Никогда не позволю себе оскорблять слух ваш льстивыми фразами, не буду говорить наприм., что гимназия наша будто-бы достигла высшей степени благосостояния, но я должен сказать здесь во имя истины, что никогда мы, воспитатели и наставники, не испытывали более благодетельного, нравственного и умственного влияния, как в то короткое время, когда имели счастье называть вас своим главою. Мы видели не начальника над собою, но человека, гражданина, ученого и воспитателя, находившего высшее удовлетворение в своем собственном сознании.
Этого рода впечатления не скоропреходящи, - нет, они глубоко вошли в наши натуры и принесут полезные плоды.
Скоро вы будете далеко от нас, но ни расстояние, которое будет между нами, ни долгие годы предстоящей нам разлуки не истребят их, и позвольте заявить вам, что всегда мы будем вспоминать о вас со всем чистым и глубоким уважением, какого заслуживает знаменитое имя Пирогова, за которого, мм. гг., честь имею предложить торжественный тост».
Самчевский сказал от имени второй гимназии.
«От лица второй гимназии, собравшейся здесь в полном своем составе, я осмеливаюсь возвысить мой слабый голос, чтобы выразить вам, Николай Иванович, наше глубокое сочувствие и искреннюю благодарность за неутомимую и в высшей степени плодотворную вашу деятельность в звании попечителя киевского учебного округа.
Ваше управление было кратковременно, но все сделанное вами для наших гимназий навсегда останется лутшим памятником вашей деятельности в здешнем округе. С прибытием вашим гимназии наши начали новую, лучшую жизнь.

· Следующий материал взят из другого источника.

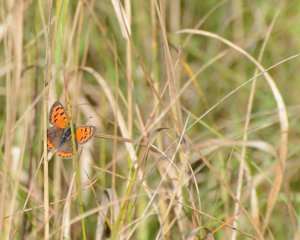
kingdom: Animalia
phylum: Arthropoda
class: Insecta
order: Lepidoptera
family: Lycaenidae
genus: Lycaena
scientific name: Lycaena phlaeas
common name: American Copper
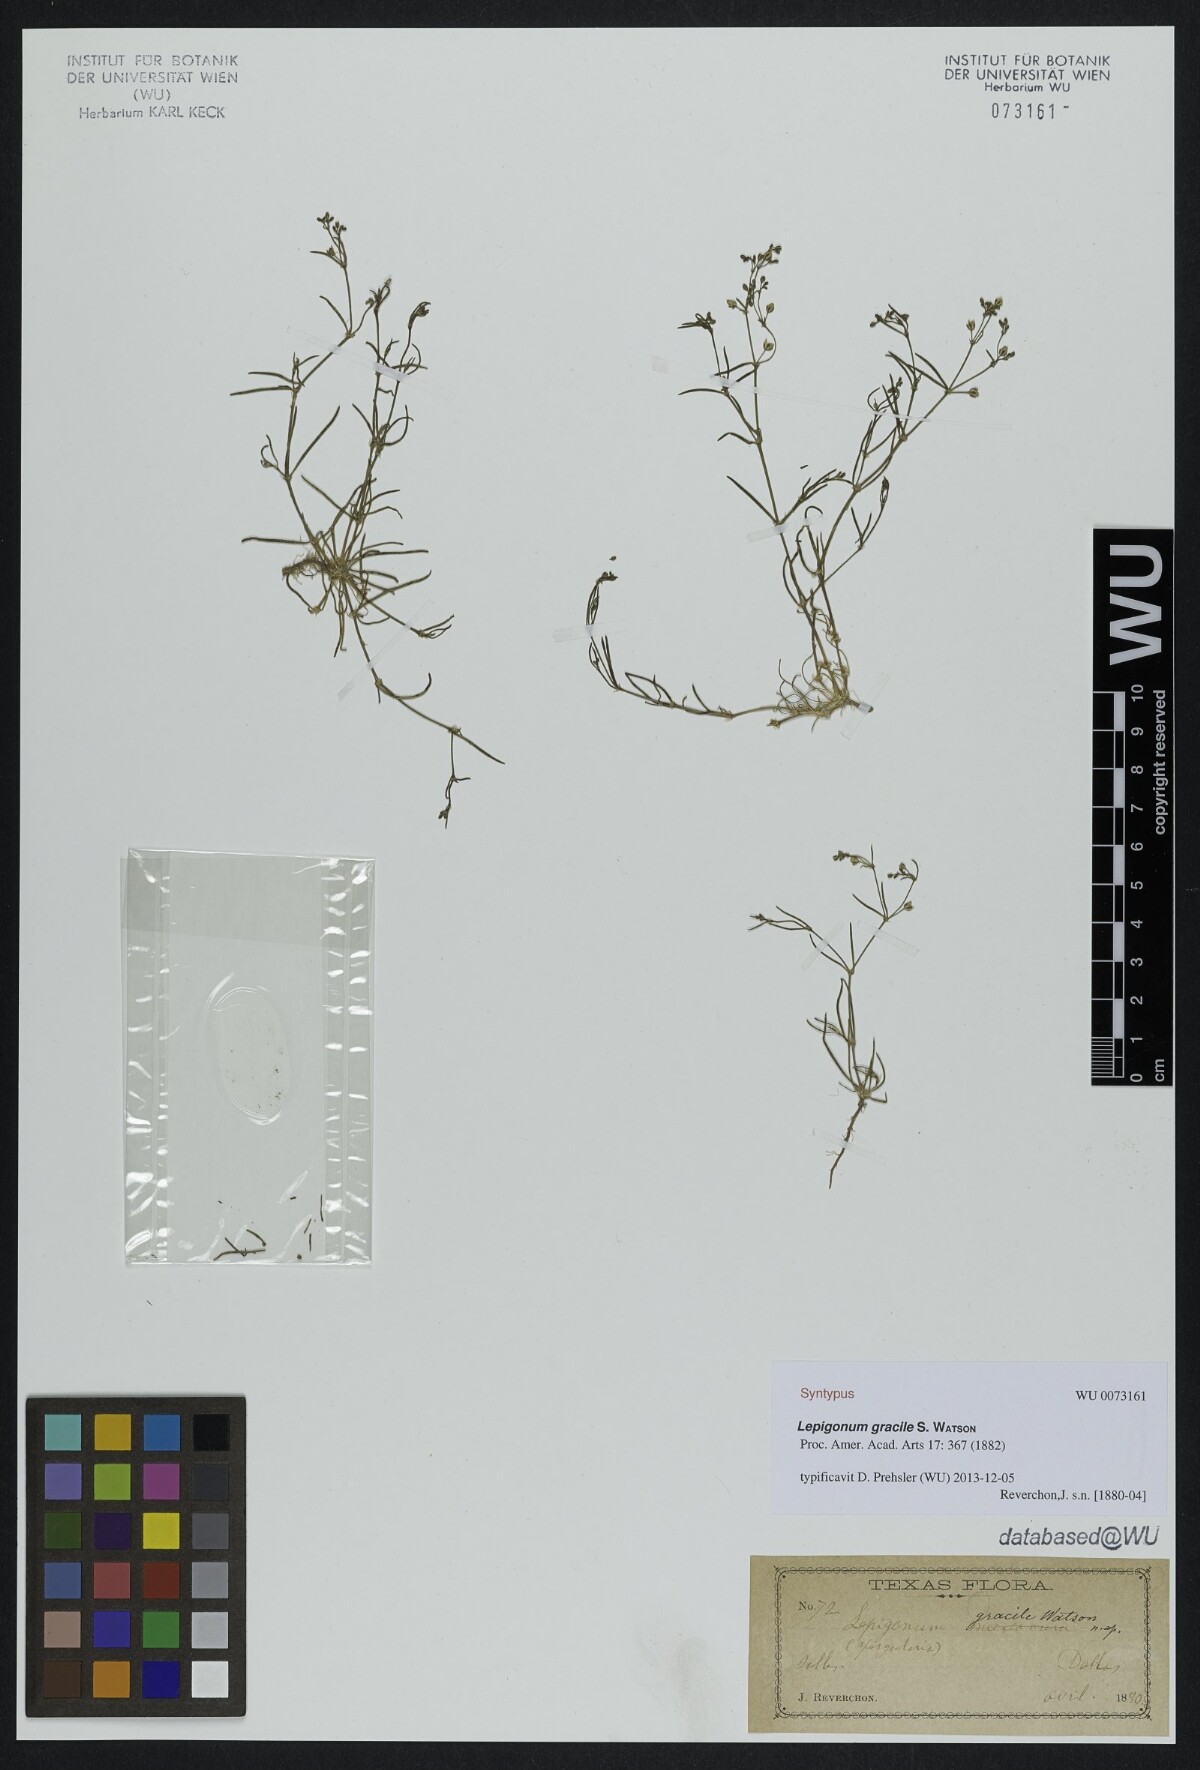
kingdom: Plantae
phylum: Tracheophyta
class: Magnoliopsida
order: Caryophyllales
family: Caryophyllaceae
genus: Spergula
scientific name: Spergula platensis
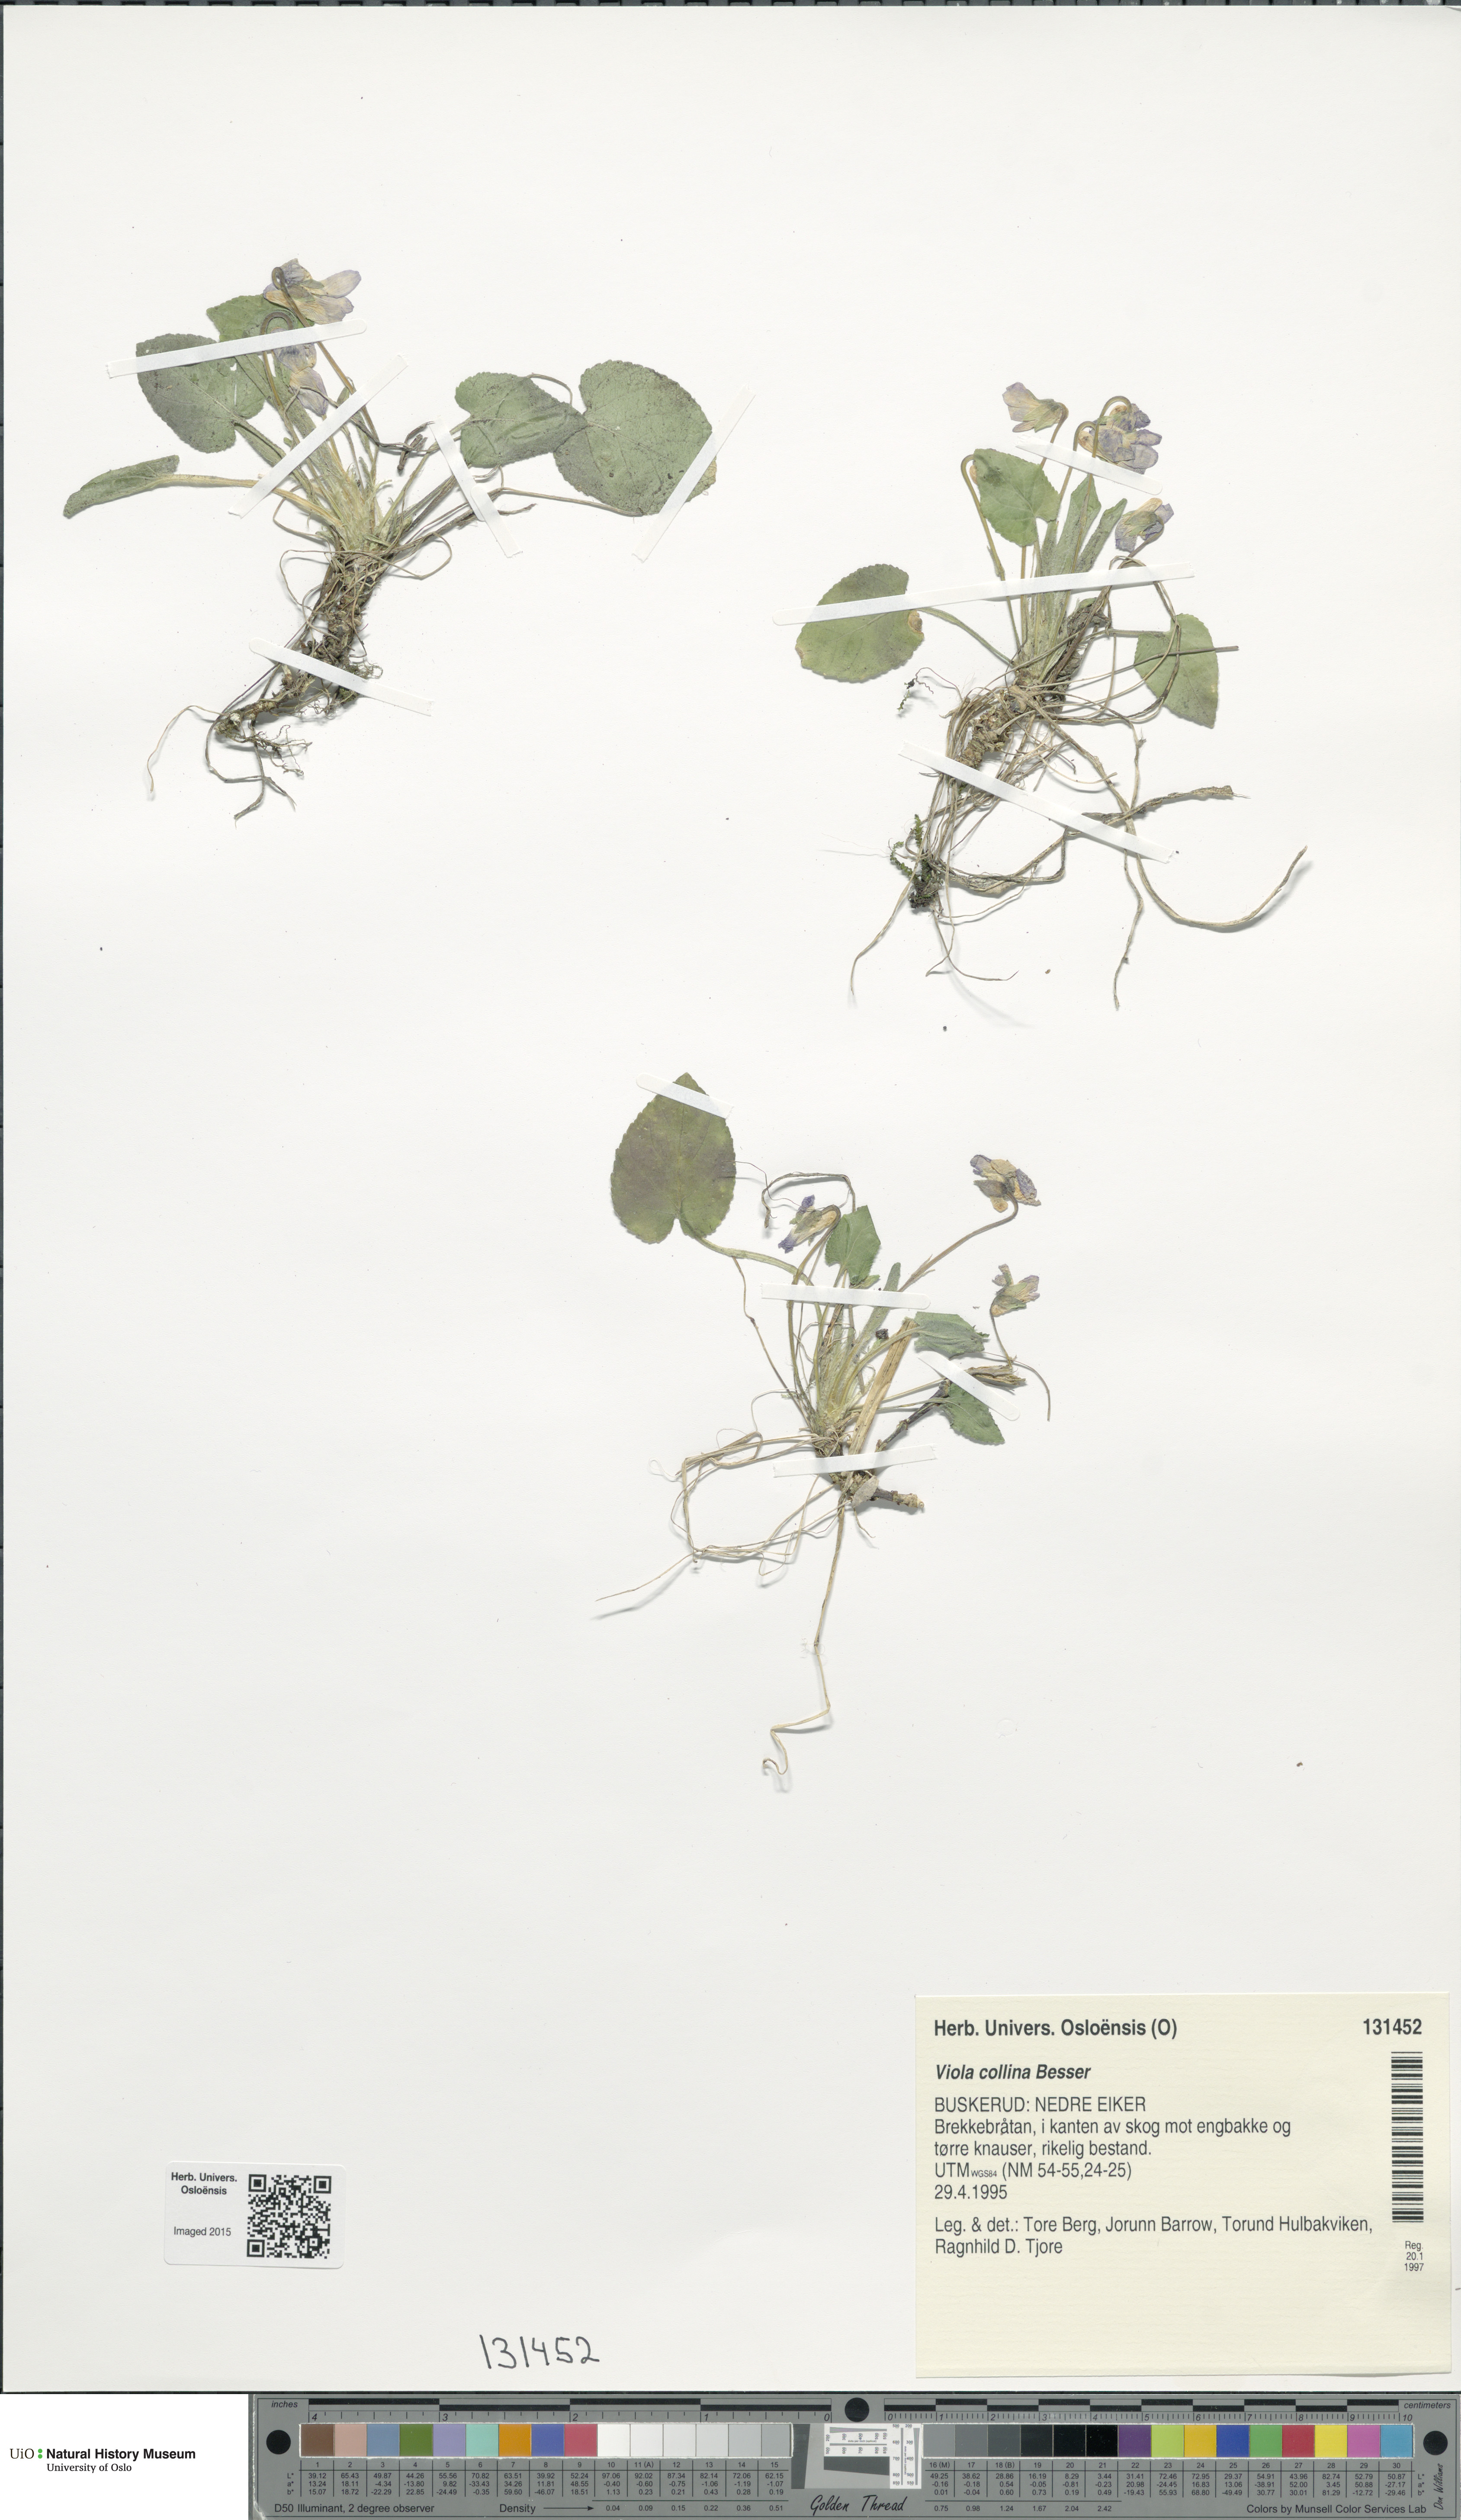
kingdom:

При глубоком понимании того великого дела, двигателем которого вы были, свято исполняя закон, верный истолкователь его в лучшем, благородном смысле, вы собственным примером неизменно, постоянно старались вкоренить в сердцах учащих и учащихся чувство долга. С этою целью были введены вами правила о проступках и наказаниях, которые, ограничив произвол училищного начальства, в то же время содействовали развитию чувства законности в учащихся. Вы остались верны своим убеждениям, несмотря на раздражительные крики в журналах людей, не могших понять, как попечитель округа мог подчинить свое мнение большинству голосов комитета.